(Entries taken from a collection)
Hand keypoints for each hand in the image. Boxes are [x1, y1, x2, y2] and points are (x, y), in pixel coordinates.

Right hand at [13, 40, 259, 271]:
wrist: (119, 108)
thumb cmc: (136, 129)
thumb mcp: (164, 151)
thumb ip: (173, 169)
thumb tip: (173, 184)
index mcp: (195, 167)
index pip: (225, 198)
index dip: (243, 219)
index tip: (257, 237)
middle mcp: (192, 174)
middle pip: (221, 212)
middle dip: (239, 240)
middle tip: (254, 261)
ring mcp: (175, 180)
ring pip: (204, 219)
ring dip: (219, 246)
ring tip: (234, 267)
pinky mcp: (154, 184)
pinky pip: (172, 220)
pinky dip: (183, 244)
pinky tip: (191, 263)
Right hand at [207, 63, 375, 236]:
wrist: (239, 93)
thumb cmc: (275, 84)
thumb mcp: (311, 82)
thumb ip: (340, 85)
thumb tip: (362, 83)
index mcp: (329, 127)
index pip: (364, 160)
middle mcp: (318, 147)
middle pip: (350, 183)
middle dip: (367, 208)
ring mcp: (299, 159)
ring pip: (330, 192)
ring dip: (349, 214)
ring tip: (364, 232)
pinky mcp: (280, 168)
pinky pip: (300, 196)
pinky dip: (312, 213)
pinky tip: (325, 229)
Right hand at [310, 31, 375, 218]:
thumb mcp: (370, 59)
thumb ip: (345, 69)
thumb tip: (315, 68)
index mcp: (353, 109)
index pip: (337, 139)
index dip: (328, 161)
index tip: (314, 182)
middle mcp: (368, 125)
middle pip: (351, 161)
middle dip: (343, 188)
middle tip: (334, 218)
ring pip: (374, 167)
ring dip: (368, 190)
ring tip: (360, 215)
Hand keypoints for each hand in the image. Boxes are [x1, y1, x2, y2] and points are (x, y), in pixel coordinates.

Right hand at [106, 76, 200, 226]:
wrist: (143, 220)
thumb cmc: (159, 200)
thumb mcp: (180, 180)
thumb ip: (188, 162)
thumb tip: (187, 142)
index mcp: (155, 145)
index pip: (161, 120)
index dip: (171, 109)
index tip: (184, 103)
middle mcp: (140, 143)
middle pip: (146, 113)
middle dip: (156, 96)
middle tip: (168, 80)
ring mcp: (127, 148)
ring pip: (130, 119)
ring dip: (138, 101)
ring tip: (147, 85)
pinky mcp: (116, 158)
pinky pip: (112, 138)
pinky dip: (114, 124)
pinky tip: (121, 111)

GOAL OF THE EXERCISE: What is needed is an exact copy of the entries from their first line down to the line with "ring tip: (234, 267)", that line included, and nothing beyond it.

SOLUTION:
Hand keypoints for each hand in the image. Boxes are [x1, y1, x2, y2] and points are (x, y), in pixel coordinates.

Right hand at [13, 40, 259, 271]:
wrist: (119, 108)
thumb cmc: (136, 129)
thumb mcp: (164, 151)
thumb ip: (173, 169)
thumb tip: (173, 184)
index mcp: (195, 167)
index pip: (225, 198)
index dip: (243, 219)
index tip: (257, 237)
middle mcp: (192, 174)
middle pip: (221, 212)
middle dip: (239, 240)
middle tip: (254, 261)
ring mcp: (175, 180)
ring pip: (204, 219)
ring dip: (219, 246)
ring tip: (234, 267)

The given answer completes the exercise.